Let's visualise the data here in the notebook. Note - you should be able to scroll sideways to look at more columns
with pd.option_context('display.max_colwidth', 20):
display(rnacentral_data)
We get a lot more data than just the type of the RNA back, including:
From this, we can see that many of the most differentially expressed ncRNAs are lncRNAs. Lets quantify that with a little aggregation:
rnacentral_data.groupby("rna_type")['rna_type'].count()
So from this we can see most of the differentially expressed RNAs are indeed lncRNA, but there are a couple of interesting things - for example one mature miRNA is defferentially expressed. Let's have a look at that one:
miRNA = rnacentral_data.loc[rnacentral_data["rna_type"] == "miRNA"]
with pd.option_context('display.max_colwidth', None):
display(miRNA)
This gives us the genes we would need to search for if we wanted to find more information, e.g. dme-mir-4968. Let's see what else we can get from RNAcentral's APIs.
We can use the LitScan API to search for relevant publications about this RNA:
@limits(calls=20, period=1)
def get_publications(genes):
format_gene_query = ['job_id:"{}"'.format(gene) for gene in genes]
url = f"https://www.ebi.ac.uk/ebisearch/ws/rest/rnacentral-litscan?query=entry_type:Publication AND ({' OR '.join(format_gene_query)})&fields=title,pmcid&format=json"
response = requests.get(url)
r = response.json()
titles = [hit['fields']['title'][0] for hit in r['entries']]
pmcids = [hit['fields']['pmcid'][0] for hit in r['entries']]
links = [f"https://www.ncbi.nlm.nih.gov/pmc/articles/{pmcid}/" for pmcid in pmcids]
publication_data = pd.DataFrame({"titles": titles, "pmcids": pmcids, "links": links})
return publication_data
## We can get away with this because we only have one RNA in our selection -
# think how it would need to change if we wanted to run across a whole dataset
publication_data = get_publications(set(list(miRNA['genes'])[0]))

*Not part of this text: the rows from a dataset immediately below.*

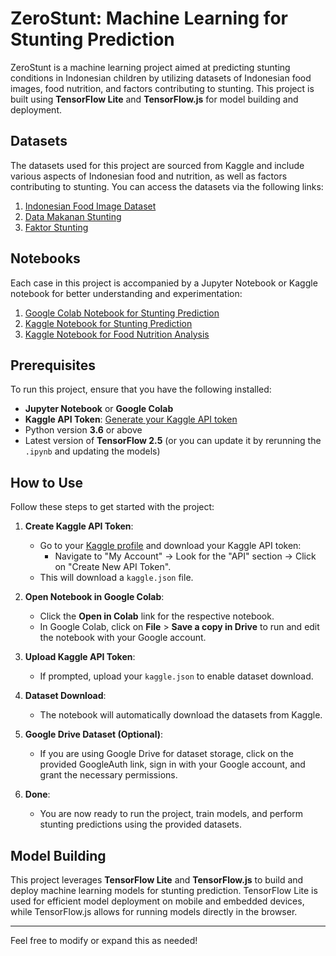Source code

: # ZeroStunt: Machine Learning for Stunting Prediction

ZeroStunt is a machine learning project aimed at predicting stunting conditions in Indonesian children by utilizing datasets of Indonesian food images, food nutrition, and factors contributing to stunting. This project is built using **TensorFlow Lite** and **TensorFlow.js** for model building and deployment.

## Datasets

The datasets used for this project are sourced from Kaggle and include various aspects of Indonesian food and nutrition, as well as factors contributing to stunting. You can access the datasets via the following links:

1. [Indonesian Food Image Dataset](https://www.kaggle.com/datasets/robertusbagaskara/indonesian-food-image)
2. [Data Makanan Stunting](https://www.kaggle.com/datasets/nauvalalmas/data-makanan-stunting/data)
3. [Faktor Stunting](https://www.kaggle.com/datasets/harnelia/faktor-stunting)

## Notebooks

Each case in this project is accompanied by a Jupyter Notebook or Kaggle notebook for better understanding and experimentation:

1. [Google Colab Notebook for Stunting Prediction](https://colab.research.google.com/drive/1bUixYgK8wd7uBsUeYnyWjt4swATlwmVy?usp=sharing)
2. [Kaggle Notebook for Stunting Prediction](https://www.kaggle.com/code/muisnasrul/stunting-prediction)
3. [Kaggle Notebook for Food Nutrition Analysis](https://www.kaggle.com/code/nauvalalmas/food-nutrition-indonesian)

## Prerequisites

To run this project, ensure that you have the following installed:

- **Jupyter Notebook** or **Google Colab**
- **Kaggle API Token**: [Generate your Kaggle API token](https://www.kaggle.com/docs/api)
- Python version **3.6** or above
- Latest version of **TensorFlow 2.5** (or you can update it by rerunning the `.ipynb` and updating the models)

## How to Use

Follow these steps to get started with the project:

1. **Create Kaggle API Token**:
   - Go to your [Kaggle profile](https://www.kaggle.com/account) and download your Kaggle API token:
     - Navigate to "My Account" → Look for the "API" section → Click on "Create New API Token".
   - This will download a `kaggle.json` file.

2. **Open Notebook in Google Colab**:
   - Click the **Open in Colab** link for the respective notebook.
   - In Google Colab, click on **File** > **Save a copy in Drive** to run and edit the notebook with your Google account.

3. **Upload Kaggle API Token**:
   - If prompted, upload your `kaggle.json` to enable dataset download.

4. **Dataset Download**:
   - The notebook will automatically download the datasets from Kaggle.

5. **Google Drive Dataset (Optional)**:
   - If you are using Google Drive for dataset storage, click on the provided GoogleAuth link, sign in with your Google account, and grant the necessary permissions.

6. **Done**:
   - You are now ready to run the project, train models, and perform stunting predictions using the provided datasets.

## Model Building

This project leverages **TensorFlow Lite** and **TensorFlow.js** to build and deploy machine learning models for stunting prediction. TensorFlow Lite is used for efficient model deployment on mobile and embedded devices, while TensorFlow.js allows for running models directly in the browser.

---

Feel free to modify or expand this as needed!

with pd.option_context('display.max_colwidth', None):
display(publication_data)
So this RNA has been found in 4 publications, the titles of which you can see here, and you should be able to go and get the full text at these links.
Hopefully this gives you an idea how to get started using the RNAcentral APIs for your own analyses. If you want to play a little more with this data, you could try getting all the papers for other RNA types identified in this analysis, or filtering to only look at those RNAs with no papers about them, or try some of the other techniques we've talked about in this webinar!